Once again we see surgeons, residents and emergency-room doctors dealing with the stress of their demanding jobs. Once again it draws a viewer in with real-life drama that puts "ER" to shame.
Yet this time the strings show a little in the way "Hopkins" has been shot and edited for maximum appeal. In today's second episode, airing at 9 p.m. on WLS Channel 7, the marital woes of a surgeon are contrasted with the impending nuptials of an emergency-room doctor. A woman who needs a lung transplant tugs at the heartstrings, but that's nothing compared with the pediatric patients to come in the weeks ahead.
Kids and puppy dogs might be a sure way to attract viewers, especially in advertising, but when it comes to hospital drama nothing beats a sick kid.
"Hopkins" is still a very good series, and it even managed to shave CBS' "Swingtown" and NBC's "Fear Itself" in the national Nielsen ratings in last week's debut. Yet this time around it seems more contrived, not the revelation "Hopkins 24/7" was.
Last week's premiere focused on Dr. Alfredo Quinones-Hinjosa, a former illegal immigrant and migrant worker who had made himself a leading heart surgeon. He seemed a character out of some daring new TV drama, as he insisted, "I'm the same person. Nothing has changed. I'm the same crazy son of a (gun) I was 20 years ago."
If that's true, he must have been the most cocksure migrant worker on the planet, as he went on to say, "The same hands that were picking tomatoes a few years ago now are picking brain tumors," and "I have to believe in myself, that I can do this better than anybody else in the world." A viewer can easily imagine Hector Elizondo if not Jimmy Smits in the role.
Yet this week's follow-up gets a little more formulaic, focusing on the plight of Brenda Thompson as she awaits a lung transplant. One of the surgeons going to "harvest" a prospective set of lungs is Brian Bethea, whom we met last week, when his demanding work schedule was threatening his marriage. It also seems to threaten his work, as "Bounceback Brian" is renowned for having patients sent back to the intensive-care unit when they relapse in recovery.
Bethea's turbulent home life - he says he identifies with Rancid's song "Born Frustrated" - is contrasted with that of emergency-room doctor Mustapha Saheed, who's planning a wedding. Sure, doctors have pleasures and problems just like anyone else, but at that point a viewer can't help feeling a little played.
This "Hopkins" series was shot over four months, apparently last winter (one of Bethea's patients says he has to go home before the New York Giants play in the Super Bowl), and it was edited down to six hours from 1,500 hours of footage.
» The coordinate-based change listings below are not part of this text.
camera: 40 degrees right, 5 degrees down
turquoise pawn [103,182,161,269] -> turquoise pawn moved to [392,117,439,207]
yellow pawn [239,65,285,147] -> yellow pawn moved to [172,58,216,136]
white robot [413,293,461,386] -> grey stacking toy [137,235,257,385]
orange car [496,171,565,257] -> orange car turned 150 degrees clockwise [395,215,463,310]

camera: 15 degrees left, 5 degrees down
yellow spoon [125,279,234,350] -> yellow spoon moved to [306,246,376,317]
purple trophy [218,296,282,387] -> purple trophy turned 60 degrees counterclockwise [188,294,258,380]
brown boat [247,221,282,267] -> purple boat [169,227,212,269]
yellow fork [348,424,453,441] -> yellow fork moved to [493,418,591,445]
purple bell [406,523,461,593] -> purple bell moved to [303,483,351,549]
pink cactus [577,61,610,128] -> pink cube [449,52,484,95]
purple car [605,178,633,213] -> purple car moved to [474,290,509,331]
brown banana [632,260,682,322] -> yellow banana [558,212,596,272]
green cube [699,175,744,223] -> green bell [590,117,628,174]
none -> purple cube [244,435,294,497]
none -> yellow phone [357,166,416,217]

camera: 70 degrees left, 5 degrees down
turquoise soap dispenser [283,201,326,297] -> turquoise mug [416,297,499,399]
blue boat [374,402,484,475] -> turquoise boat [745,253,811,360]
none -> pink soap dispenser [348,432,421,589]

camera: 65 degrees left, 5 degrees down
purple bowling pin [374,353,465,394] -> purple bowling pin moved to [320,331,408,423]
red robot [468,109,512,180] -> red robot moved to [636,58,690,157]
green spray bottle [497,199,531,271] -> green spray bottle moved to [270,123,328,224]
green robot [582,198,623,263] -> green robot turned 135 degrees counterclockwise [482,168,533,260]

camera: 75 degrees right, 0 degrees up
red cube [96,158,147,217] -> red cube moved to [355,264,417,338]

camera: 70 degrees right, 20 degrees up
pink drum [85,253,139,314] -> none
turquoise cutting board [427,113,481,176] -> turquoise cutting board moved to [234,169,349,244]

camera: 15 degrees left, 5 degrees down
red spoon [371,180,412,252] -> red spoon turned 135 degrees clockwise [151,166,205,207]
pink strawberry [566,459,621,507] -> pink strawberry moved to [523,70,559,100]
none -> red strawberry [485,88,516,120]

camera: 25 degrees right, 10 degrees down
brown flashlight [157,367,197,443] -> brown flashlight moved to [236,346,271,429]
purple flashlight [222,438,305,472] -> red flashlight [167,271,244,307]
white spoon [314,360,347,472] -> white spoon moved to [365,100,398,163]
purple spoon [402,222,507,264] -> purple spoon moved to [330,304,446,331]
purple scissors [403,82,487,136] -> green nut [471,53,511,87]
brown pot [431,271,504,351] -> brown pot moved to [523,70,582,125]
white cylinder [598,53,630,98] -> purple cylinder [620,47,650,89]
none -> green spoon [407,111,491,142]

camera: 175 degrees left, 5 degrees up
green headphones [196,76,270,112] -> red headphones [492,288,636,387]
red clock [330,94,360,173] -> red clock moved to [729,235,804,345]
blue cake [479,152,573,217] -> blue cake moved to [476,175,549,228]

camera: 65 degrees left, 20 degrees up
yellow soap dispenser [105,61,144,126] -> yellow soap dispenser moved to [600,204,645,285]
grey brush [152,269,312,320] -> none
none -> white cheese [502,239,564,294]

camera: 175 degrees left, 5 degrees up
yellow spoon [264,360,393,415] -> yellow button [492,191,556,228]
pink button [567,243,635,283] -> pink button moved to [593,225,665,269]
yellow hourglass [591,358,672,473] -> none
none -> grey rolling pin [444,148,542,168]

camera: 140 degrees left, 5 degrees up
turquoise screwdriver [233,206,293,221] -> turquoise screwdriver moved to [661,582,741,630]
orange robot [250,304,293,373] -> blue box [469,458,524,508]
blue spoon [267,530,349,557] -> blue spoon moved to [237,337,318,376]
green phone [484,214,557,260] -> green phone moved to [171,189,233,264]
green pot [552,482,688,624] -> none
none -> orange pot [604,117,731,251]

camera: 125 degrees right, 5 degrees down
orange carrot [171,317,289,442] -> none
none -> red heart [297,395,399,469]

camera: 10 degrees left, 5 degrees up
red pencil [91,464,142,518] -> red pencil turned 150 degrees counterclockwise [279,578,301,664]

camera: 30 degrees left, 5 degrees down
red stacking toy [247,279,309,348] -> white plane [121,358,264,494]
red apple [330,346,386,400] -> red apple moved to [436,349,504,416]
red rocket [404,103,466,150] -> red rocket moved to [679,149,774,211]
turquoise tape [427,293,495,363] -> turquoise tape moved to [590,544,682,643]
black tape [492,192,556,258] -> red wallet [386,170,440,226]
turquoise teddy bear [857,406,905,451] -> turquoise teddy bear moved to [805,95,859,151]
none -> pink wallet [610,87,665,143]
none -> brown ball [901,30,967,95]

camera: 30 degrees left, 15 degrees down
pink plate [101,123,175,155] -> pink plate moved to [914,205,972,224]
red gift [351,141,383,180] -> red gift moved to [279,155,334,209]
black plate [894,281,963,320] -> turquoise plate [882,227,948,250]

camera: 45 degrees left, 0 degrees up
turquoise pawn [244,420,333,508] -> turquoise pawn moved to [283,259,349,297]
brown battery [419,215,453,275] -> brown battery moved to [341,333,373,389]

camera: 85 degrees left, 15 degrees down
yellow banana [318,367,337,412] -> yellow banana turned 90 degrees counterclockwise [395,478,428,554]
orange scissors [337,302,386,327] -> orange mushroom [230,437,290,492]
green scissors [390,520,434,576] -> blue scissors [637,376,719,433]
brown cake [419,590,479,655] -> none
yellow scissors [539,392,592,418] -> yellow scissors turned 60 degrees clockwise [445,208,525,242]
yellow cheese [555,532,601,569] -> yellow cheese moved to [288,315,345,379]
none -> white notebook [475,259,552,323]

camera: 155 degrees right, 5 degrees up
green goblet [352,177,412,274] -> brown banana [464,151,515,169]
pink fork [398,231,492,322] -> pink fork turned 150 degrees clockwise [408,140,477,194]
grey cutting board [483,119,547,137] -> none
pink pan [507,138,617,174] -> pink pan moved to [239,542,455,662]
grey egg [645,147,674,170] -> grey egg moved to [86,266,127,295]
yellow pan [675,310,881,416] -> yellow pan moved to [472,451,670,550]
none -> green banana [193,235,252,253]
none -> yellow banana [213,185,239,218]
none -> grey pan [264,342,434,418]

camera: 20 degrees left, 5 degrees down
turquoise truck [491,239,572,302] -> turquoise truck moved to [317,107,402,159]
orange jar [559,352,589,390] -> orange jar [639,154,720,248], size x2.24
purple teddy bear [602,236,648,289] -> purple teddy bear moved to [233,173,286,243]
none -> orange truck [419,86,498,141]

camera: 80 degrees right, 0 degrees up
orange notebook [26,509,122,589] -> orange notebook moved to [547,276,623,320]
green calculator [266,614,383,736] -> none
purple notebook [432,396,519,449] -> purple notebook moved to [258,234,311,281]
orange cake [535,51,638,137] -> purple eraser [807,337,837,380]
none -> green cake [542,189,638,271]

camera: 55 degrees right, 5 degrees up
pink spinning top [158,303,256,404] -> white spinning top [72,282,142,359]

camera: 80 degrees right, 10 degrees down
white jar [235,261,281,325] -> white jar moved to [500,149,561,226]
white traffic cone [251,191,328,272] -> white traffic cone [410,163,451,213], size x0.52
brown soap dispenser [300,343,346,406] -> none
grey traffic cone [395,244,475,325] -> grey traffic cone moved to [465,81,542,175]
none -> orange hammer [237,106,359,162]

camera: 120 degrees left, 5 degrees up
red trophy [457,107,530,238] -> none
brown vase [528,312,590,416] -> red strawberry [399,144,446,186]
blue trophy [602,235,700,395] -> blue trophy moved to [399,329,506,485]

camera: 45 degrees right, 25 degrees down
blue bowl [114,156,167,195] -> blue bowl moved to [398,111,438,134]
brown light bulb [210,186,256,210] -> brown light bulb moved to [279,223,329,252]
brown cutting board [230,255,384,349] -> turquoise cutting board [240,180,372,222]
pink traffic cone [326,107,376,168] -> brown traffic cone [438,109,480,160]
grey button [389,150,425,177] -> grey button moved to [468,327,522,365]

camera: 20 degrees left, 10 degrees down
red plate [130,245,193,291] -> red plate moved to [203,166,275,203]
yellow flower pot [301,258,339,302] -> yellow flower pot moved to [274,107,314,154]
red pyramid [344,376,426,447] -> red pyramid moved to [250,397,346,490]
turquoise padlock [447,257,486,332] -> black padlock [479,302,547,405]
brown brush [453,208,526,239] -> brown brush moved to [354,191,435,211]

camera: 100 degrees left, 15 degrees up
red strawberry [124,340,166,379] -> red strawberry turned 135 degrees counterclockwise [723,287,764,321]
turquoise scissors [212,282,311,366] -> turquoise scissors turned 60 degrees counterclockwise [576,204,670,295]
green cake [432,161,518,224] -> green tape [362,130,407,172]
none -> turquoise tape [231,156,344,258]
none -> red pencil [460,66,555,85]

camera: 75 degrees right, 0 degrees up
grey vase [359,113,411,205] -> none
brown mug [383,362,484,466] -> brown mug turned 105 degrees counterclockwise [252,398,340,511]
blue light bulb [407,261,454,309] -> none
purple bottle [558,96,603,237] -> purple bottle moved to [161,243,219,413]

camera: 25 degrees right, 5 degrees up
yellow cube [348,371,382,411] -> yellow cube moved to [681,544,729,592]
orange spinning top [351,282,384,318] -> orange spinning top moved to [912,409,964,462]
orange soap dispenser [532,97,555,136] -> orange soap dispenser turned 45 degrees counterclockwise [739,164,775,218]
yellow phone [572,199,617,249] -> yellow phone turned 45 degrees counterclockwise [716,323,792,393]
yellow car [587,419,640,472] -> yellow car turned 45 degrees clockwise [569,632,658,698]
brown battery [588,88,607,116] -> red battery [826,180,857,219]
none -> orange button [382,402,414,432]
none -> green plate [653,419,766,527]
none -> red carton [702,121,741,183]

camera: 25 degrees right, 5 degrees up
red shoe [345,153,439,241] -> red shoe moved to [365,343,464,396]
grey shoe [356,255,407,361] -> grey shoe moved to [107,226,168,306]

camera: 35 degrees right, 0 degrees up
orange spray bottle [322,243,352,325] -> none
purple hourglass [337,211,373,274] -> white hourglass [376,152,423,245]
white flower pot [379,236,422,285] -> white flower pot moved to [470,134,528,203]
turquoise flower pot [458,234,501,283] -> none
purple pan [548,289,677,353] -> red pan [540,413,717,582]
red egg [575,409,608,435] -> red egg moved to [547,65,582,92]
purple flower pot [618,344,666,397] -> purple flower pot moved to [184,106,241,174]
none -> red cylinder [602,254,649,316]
So of course it still finds some sparkling nuggets of truth. Tonight, pediatric transport nurse Megan Quick says her job is "like you're Superman. You go in the closet, you put your flight suit on and you're out," soaring off in a helicopter to save some child.
Next week, Anne Czarnik, a West Virginia country girl now living in the big city, admits of working in the ER that "sometimes it's like drowning" - and not, apparently, in a good way.
On the whole, however, this reality series begins to feel a little too much like "ER," with its soap-opera melodrama and heart-tugging sentimentality.
Real as it undeniably is, it makes me wonder most of all what a talented writer like Darin Morgan would do with the story of Dr. Quinones-Hinjosa if it were turned into a TV series. So nurse, get me a Jimmy Smits, stat!